— Как Наташа выглядит? — пошевелилась Джоан, прислонившаяся к грязной аэропортовской колонне.
— Как панкетка, — односложно ответил писатель и устремился к бреши в стене, откуда по фанерным временным туннелям, по деревянным мостовым, нескладно топая, выкатился грязный вал пассажиров. Местные, неаккуратные американские пассажиры, со свертками и сумками, деформированные тела, вскормленные джанк-фуд,[7] оказались неожиданно карикатурными. Шествие возглавлял колесный стул, движимый мускульной силой черной медсестры в белых штанах и лжемеховой куртке. Колесный стул в хроме сиял и был самым ярким пятном в нерадостной толпе.
Когда он увидел Наташку, он не узнал бы ее, если б она не окликнула его: «Лима!» Темные очки, красная брезентовая куртка-дождевик, темные, толстой ткани брюки, туфли без каблуков, сигарета в руке. Наташка оказалась скорее похожа на стареющую женщину-журналистку, чем на обещанную им Джоан «панкетку», рычащую певицу-тайгресс. Осенняя, постаревшая, она шла навстречу ему, стеснительно улыбаясь. Мгновенная досада при виде ее тотчас же отменила все восторги, которыми он собирался ее встретить (поцелуи, объятия, прыжок к ней навстречу).
Она, может быть, и сама поняла, что идет к писателю не такой, какой он хотел бы ее увидеть. Она смутилась, потемнела, еще сильнее стиснула сигарету в пальцах.
— Здравствуй, Наталья!
— Здравствуй, Лимонов. Я уже было подумала, что ты меня не встретишь…

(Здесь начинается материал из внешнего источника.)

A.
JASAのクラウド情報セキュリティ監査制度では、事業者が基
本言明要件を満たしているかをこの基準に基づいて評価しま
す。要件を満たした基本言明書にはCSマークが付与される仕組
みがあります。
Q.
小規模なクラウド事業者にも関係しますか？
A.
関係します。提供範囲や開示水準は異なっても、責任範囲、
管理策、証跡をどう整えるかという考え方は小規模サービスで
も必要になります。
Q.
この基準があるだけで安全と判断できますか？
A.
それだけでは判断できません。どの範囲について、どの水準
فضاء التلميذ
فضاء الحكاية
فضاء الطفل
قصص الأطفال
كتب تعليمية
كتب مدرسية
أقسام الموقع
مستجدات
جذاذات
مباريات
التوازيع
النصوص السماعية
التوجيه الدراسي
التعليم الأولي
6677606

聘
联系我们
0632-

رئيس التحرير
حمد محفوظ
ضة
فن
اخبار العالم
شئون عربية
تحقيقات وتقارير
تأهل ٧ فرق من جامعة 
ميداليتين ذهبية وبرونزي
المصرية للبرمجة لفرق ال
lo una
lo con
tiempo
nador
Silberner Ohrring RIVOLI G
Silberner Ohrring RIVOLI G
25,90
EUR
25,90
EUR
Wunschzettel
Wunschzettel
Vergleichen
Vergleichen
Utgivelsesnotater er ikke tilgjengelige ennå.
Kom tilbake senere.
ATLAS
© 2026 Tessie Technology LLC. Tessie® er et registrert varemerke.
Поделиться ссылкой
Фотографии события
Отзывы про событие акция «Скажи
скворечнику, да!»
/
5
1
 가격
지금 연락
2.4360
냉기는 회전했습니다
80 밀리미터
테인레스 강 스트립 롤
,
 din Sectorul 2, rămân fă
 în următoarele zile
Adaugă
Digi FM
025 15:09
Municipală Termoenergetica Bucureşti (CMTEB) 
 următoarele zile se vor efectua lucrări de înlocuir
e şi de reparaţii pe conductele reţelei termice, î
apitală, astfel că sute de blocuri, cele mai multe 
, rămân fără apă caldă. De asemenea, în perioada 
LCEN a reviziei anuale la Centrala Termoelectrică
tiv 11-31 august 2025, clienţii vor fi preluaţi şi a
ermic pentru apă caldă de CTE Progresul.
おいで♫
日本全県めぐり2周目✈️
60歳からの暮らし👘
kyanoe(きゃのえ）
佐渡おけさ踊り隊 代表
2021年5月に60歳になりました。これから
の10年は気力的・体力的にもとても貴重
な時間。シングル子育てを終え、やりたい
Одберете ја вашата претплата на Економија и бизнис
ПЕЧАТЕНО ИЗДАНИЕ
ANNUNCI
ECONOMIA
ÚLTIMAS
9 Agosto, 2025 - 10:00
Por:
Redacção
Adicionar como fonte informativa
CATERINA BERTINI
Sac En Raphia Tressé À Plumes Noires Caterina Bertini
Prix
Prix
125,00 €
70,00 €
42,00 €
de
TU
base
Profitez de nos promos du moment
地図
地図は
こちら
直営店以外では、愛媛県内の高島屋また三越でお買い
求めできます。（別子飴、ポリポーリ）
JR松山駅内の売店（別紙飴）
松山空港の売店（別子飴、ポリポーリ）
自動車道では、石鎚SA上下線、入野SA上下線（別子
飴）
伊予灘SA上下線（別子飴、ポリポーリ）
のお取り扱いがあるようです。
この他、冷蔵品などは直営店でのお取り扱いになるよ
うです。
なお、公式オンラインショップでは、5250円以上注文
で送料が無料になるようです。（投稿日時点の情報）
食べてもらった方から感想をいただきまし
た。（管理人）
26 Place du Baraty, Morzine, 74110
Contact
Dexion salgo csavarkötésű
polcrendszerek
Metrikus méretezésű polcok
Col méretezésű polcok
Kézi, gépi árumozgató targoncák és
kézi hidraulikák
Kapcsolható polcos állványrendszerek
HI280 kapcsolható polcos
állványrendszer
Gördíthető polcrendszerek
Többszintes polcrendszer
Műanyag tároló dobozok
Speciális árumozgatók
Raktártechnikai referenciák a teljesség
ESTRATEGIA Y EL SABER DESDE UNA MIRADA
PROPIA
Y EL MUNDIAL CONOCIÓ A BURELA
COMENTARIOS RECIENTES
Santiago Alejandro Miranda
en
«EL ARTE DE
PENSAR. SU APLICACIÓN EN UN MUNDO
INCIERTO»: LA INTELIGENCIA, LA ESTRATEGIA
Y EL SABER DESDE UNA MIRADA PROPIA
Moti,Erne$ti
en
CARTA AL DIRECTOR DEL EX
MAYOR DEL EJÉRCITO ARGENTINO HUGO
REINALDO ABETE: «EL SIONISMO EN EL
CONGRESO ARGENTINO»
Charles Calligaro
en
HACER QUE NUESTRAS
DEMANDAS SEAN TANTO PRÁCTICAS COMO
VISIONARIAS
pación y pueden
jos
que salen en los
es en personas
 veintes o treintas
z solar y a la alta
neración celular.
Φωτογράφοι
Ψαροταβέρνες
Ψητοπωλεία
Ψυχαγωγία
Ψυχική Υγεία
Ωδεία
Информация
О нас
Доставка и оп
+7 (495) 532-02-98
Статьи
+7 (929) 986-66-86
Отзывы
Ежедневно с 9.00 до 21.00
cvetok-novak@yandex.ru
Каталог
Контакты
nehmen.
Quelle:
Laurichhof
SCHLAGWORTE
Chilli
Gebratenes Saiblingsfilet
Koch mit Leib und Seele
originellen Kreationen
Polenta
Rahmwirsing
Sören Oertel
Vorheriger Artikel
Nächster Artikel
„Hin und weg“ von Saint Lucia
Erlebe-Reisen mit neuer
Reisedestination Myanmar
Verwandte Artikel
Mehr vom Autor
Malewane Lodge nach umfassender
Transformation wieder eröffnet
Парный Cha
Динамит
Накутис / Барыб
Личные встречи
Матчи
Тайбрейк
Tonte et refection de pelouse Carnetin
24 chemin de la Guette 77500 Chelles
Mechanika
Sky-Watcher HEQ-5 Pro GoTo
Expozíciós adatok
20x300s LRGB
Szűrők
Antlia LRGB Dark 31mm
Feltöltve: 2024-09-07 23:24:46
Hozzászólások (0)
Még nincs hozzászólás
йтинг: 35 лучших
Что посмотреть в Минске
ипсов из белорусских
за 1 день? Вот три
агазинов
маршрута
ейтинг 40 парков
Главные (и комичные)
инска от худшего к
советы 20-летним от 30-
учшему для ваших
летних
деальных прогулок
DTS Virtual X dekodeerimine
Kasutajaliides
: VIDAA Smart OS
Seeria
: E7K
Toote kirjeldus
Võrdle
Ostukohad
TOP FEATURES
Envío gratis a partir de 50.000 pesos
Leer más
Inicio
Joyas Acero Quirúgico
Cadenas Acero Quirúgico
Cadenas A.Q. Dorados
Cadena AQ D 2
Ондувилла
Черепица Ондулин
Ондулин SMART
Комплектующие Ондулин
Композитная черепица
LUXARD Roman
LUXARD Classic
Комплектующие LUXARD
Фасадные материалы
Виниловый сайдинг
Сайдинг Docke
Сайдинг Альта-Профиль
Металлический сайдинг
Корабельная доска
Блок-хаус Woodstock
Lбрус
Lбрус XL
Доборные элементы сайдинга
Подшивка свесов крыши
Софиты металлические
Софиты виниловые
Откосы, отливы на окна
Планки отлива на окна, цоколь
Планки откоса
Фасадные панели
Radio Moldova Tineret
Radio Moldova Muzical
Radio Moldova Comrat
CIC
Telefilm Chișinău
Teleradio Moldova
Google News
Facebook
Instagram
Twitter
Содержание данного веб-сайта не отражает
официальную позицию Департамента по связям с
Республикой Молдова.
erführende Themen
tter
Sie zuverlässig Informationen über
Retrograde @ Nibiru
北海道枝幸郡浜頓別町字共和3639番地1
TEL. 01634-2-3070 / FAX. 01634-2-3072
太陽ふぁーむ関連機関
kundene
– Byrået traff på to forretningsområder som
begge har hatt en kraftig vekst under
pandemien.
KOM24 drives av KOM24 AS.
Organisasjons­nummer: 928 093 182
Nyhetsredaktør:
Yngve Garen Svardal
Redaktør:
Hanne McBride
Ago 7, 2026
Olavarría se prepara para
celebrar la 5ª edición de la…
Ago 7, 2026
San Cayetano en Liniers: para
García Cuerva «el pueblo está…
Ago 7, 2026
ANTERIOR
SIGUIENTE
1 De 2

— Ну как это может быть! Я же обещал. Иди. Нас ждут мои приятели…
— У которых ты живешь?
— Да. У которых я снимаю комнату.
— А где я буду жить?
— Увидим. Может быть, Джоан согласится, чтобы и ты пожила у нее.
Она была разочарована. Она ожидала другой встречи. А писатель ожидал другую женщину.
«Какая-то опухшая, и, может быть, заебанная, — подумал он. — Почему она не могла поберечь себя последние дни и приехать ко мне красивой? Волосы она, кажется, даже не вымыла, они гладко зализаны назад, и скреплены сзади заколками. (Даже сквозь стекла очков можно все-таки разглядеть синяки под глазами русской девушки. Он искал в толпе яркое пятно, а к нему вышла достойная представительница пассажиров.) Что я наделал! Зачем я ее пригласил в Париж! Единственное утешение, что до отбытия в Париж еще есть время. Можно еще все отменить. Можно все свести к ничему, к непоездке…»
Лица илистых рыб все-таки сумели выразить удивление. На обоих появилось выражение, которое приблизительно можно было перевести в следующие слова: «Как не похожа эта женщина на описанную суперменом Эдвардом полубабочку-полутигра. Или Эдвард спятил и не видит, какова его подруга, или в нем самом есть слабость не суперменская». Володя — илистая рыба мужского пола — повеселел. Не один он, следовательно, слаб. Джоан, женщина добрая, погрустнела. Ей хотелось бы верить, что хотя бы Эдвард-писатель силен, раз уж другие хорошие люди — поэтесса Джоан и скульптор Володя — слабы и безвольны. «Эдвард — супермен, — уверила себя Джоан, — он встает в восемь утра, и вместо того, чтобы приложиться к джойнту, как я или Володя, Эдвард прилипает на полдня к пишущей машинке и работает. Книгу Эдварда выпускает скоро Рэндом Хауз». Я должна познакомить Эдварда с поэтом Джоном Ашбери. Обязательно.»